Growing up in Cardiff, Katie’s childhood was tarnished with poverty, neglect and emotional abuse. For years she has fought to forge a new life path.
The catalyst for my awakening, or breakdown as some might put it, came in 2005 when I tried to commit suicide by climbing the railings of a local beauty spot. I can still recall the painstaking moments of climbing those railings and balancing there with all of my life. I can’t tell you how much I wanted to die. It was everything; it was the only way I felt I could free myself from my suffering.
This action came in response to being repeatedly sexually assaulted (raped), by my biological father. It was the second time that I had met him and stayed with him in his home in Ireland.

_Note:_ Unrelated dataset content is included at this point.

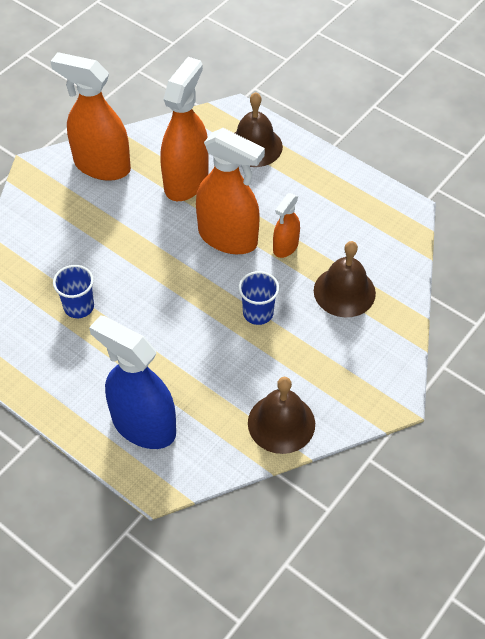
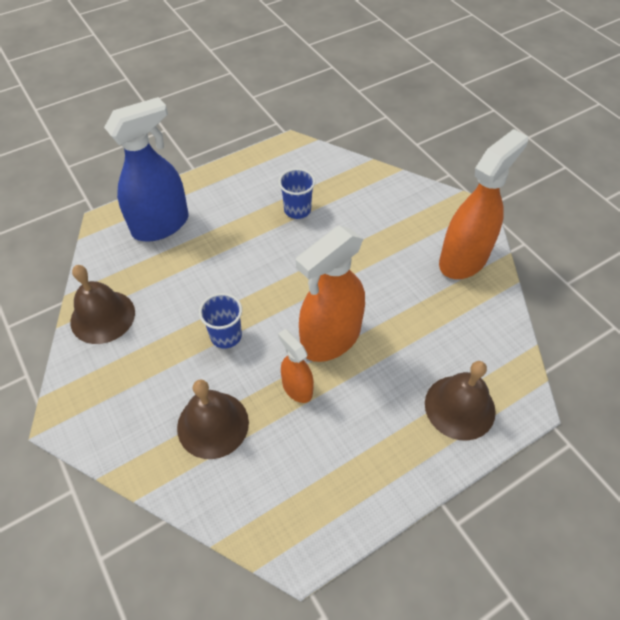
camera: 110 degrees right, 0 degrees up
orange spray bottle [160,57,209,201] -> none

I was subjected to an assault over a two-day period. I don’t think I could have felt anymore rejected as a human being. I was 29 at the time, a mother, a partner, a daughter.
My father had lived for the majority of his adult life as an alcoholic living on the streets of Cardiff before being hospitalised and returned home to Ireland. He was the one who initiated contact with me when I was 21 years old. I had spent eight years prior to meeting him writing to him, building a relationship. I felt so angry with him. Why nothing for all this time? Why now? In learning to trust my father, he had showed me pictures he’d kept of me as a little girl and told me stories of what he knew. As our relationship grew through letters and phone calls my sense of authenticity radiated within me, I felt accepted and whole hearted. My father opened the door to the child that had become cut off, suppressed.
I forgave him for leaving in my childhood and met successfully with him the first time when I was 29. I believe looking back now that my father’s life had been pretty tormented. On reflection, the metal bars he had in the corner of the rooms all make sense, maybe a sign of his paranoia from years living on the streets or maybe a mental health condition unknown to me. Finding self-forgiveness has been hardest thing to do as I wanted to believe it had all been my fault. I must have encouraged him; I must have allowed it to happen. If only, I wasn’t so open, if only I could see how vulnerable I was. This man had raped me but he was the man that co-created me. It destroyed any sense I had of myself.
My life became Pandora’s Box for a while with no part left unturned by me, everything came out. I don’t totally understand why, but I still found hope. I still found a fragment of belief in myself that I could help myself. I started going to therapy; sometimes I don’t know how I carried my body through the door, the pain was so immense for me.
The ‘gift in the wound’ was ‘finding me’ and I discovered in myself that I was an incredibly strong woman who likes to help other people. I realise that – despite everything – I was undiminished. It has taken me eight years to find a space where I can make peace with my father, I would even go as far as to say I have forgiven him – mainly for what he was totally unable to do — and that is treat me with humanity. It made me want to realise how he experienced life. What had led the man to lose something he had only just gained, not to value or recognise what this relationship meant?
At one point he went back to Ireland, to give a statement to the police. I had decided to press charges but the CPS threw it out. The reasons they gave me for taking no further action was that it was my word against his, that I didn’t report it immediately and that I had experienced a sexual assault earlier in my childhood too by a family member. This just compounded my sense of worthlessness and shame. Looking back the injustice was in the not knowing why they had thrown it out.
One thing I know now is that I’m not a victim anymore, I’m a survivor. I have found a sense of reconciliation within myself by finding peace and rebuilding my life. The head of my counselling course at university once told me that ‘if she had felt just a little of my pain with me – then it had been a privilege’. I was so touched by her and so many other people who tried to reach out to me in my pain. Sometimes the pain still comes but the memories are comforted by my sense of self forgiveness and compassion towards me.